I’m usually seeing such (assumed to be) “stuck” scans at 99% progress at the end of the scan because there are still long running VTs like e.g. SSH login brute force or HTTP ones running which might take a good amount of time to finish.
Background: AFAICT the progress bar / percent is based on the still to be scheduled / launched VTs because the software stack / component responsible for this calculation has no prior knowledge how much time a VT would take to finish (some might be finished in one second while special ones like the SSH login brute force one is allowed to run for 15 Minutes).
I hope this report will help.
I have noticed this behavior happens when openvas tries to scan a smartTV with LGwebOSTV and it comes to be shut off during the scan. I’m not sure if the same thing happens even while a full scan is run against a different device and it comes to be “off” while the scan task runs.
When is “off”, the smartTV is still connected to the network (so it goes in a “suspend” state, and this is when I noticed this behavior)
Scan configs and many of the NVTs have configuration settings that can be adjusted. Timeout and connection attempt thresholds in particular may alleviate the symptoms of your problem. If the scanner is going through a long list of say, credentials to test, and the device is not responding, it may take a long time for the timeout to be reached each time the test runs. I guess that timeout settings are fairly liberal by default to allow for poor network conditions.

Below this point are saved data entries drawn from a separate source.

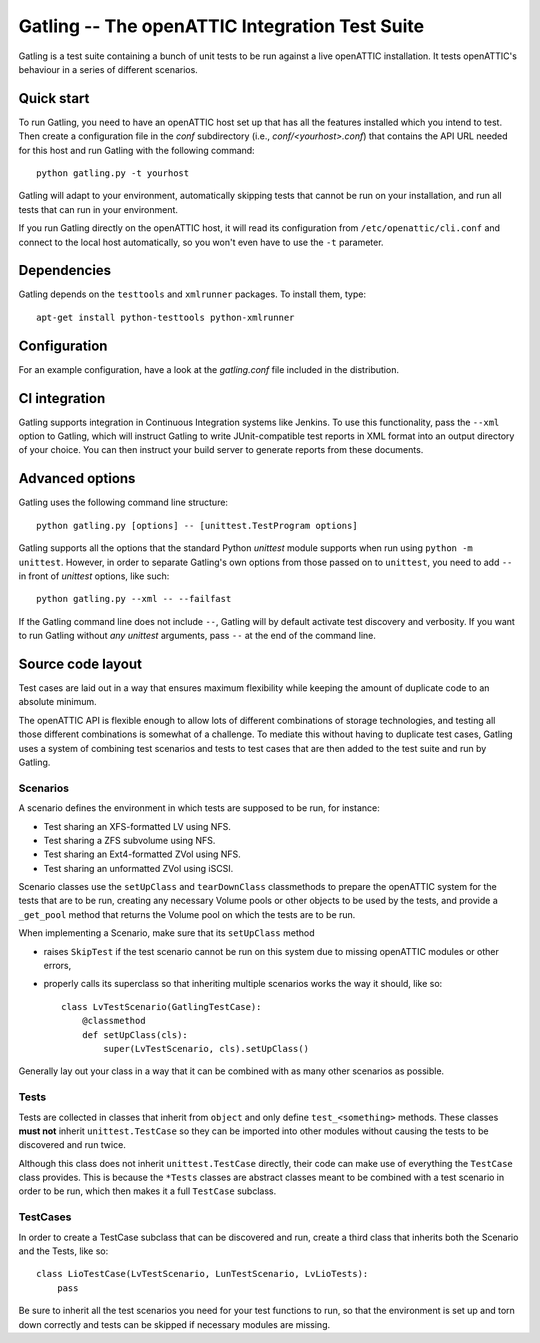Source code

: Gatling -- The openATTIC Integration Test Suite
===============================================

Gatling is a test suite containing a bunch of unit tests to be run against a
live openATTIC installation. It tests openATTIC's behaviour in a series of
different scenarios.


Quick start
-----------

To run Gatling, you need to have an openATTIC host set up that has all the
features installed which you intend to test. Then create a configuration
file in the *conf* subdirectory (i.e., *conf/<yourhost>.conf*) that contains
the API URL needed for this host and run Gatling with the following command::

    python gatling.py -t yourhost

Gatling will adapt to your environment, automatically skipping tests that
cannot be run on your installation, and run all tests that can run in your
environment.

If you run Gatling directly on the openATTIC host, it will read its
configuration from ``/etc/openattic/cli.conf`` and connect to the local
host automatically, so you won't even have to use the ``-t`` parameter.


Dependencies
------------

Gatling depends on the ``testtools`` and ``xmlrunner`` packages. To install
them, type::

    apt-get install python-testtools python-xmlrunner


Configuration
-------------

For an example configuration, have a look at the *gatling.conf* file
included in the distribution.


CI integration
--------------

Gatling supports integration in Continuous Integration systems like Jenkins.
To use this functionality, pass the ``--xml`` option to Gatling, which will
instruct Gatling to write JUnit-compatible test reports in XML format into
an output directory of your choice. You can then instruct your build server
to generate reports from these documents.


Advanced options
----------------

Gatling uses the following command line structure::

    python gatling.py [options] -- [unittest.TestProgram options]

Gatling supports all the options that the standard Python *unittest* module
supports when run using ``python -m unittest``. However, in order to separate
Gatling's own options from those passed on to ``unittest``, you need to add
``--`` in front of *unittest* options, like such::

    python gatling.py --xml -- --failfast

If the Gatling command line does not include ``--``, Gatling will by default
activate test discovery and verbosity. If you want to run Gatling without
*any* *unittest* arguments, pass ``--`` at the end of the command line.


Source code layout
------------------

Test cases are laid out in a way that ensures maximum flexibility while
keeping the amount of duplicate code to an absolute minimum.

The openATTIC API is flexible enough to allow lots of different combinations
of storage technologies, and testing all those different combinations is
somewhat of a challenge. To mediate this without having to duplicate test
cases, Gatling uses a system of combining test scenarios and tests to test
cases that are then added to the test suite and run by Gatling.


Scenarios
"""""""""

A scenario defines the environment in which tests are supposed to be run,
for instance:

* Test sharing an XFS-formatted LV using NFS.
* Test sharing a ZFS subvolume using NFS.
* Test sharing an Ext4-formatted ZVol using NFS.
* Test sharing an unformatted ZVol using iSCSI.

Scenario classes use the ``setUpClass`` and ``tearDownClass`` classmethods
to prepare the openATTIC system for the tests that are to be run, creating
any necessary Volume pools or other objects to be used by the tests, and
provide a ``_get_pool`` method that returns the Volume pool on which the
tests are to be run.

When implementing a Scenario, make sure that its ``setUpClass`` method

* raises ``SkipTest`` if the test scenario cannot be run on this system
  due to missing openATTIC modules or other errors,
* properly calls its superclass so that inheriting multiple scenarios
  works the way it should, like so::

      class LvTestScenario(GatlingTestCase):
          @classmethod
          def setUpClass(cls):
              super(LvTestScenario, cls).setUpClass()

Generally lay out your class in a way that it can be combined with as many
other scenarios as possible.


Tests
"""""

Tests are collected in classes that inherit from ``object`` and only define
``test_<something>`` methods. These classes **must not** inherit
``unittest.TestCase`` so they can be imported into other modules without
causing the tests to be discovered and run twice.

Although this class does not inherit ``unittest.TestCase`` directly, their
code can make use of everything the ``TestCase`` class provides. This is
because the ``*Tests`` classes are abstract classes meant to be combined
with a test scenario in order to be run, which then makes it a full
``TestCase`` subclass.


TestCases
"""""""""

In order to create a TestCase subclass that can be discovered and run,
create a third class that inherits both the Scenario and the Tests, like so::

    class LioTestCase(LvTestScenario, LunTestScenario, LvLioTests):
        pass

Be sure to inherit all the test scenarios you need for your test functions
to run, so that the environment is set up and torn down correctly and tests
can be skipped if necessary modules are missing.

AFAICT this is the expected default behavior of the scanner for this case and might be indeed also a reason why such supposedly “stuck” scans are seen (which are actually just slow due to the previous mentioned timeouts which needs to hit first). But in this case the scan could stay on an arbitrary percentage / progress and not only at 99%.
When using Boreas and version 22.04+ of the scanner the following:
During a scan it might happen that a host unexpectedly shuts down, a firewall blocks the traffic, a network device issue break the connection, etc. This leads to many VT timeouts and long scan durations. This option checks the alive status of the host again after the provided amount of max VT timeouts are reached. If the host is considered dead the scan will be stopped for this host. Otherwise the scan will continue. This option requires Boreas alive test to be enabled. Default: option not set, disabled.
seems to be available since:
as a scanner preference which can be configured as desired (in e.g. the openvas.conf).
On a related note:
has also extended some reporting recently which makes the state of a scan more clear in the GUI.
Unfortunately i don’t have specific insights in the use of Boreas and this max_vts_timeouts, how it is/can be used or configured so i’m not able to give additional guidelines outside what have been provided previously.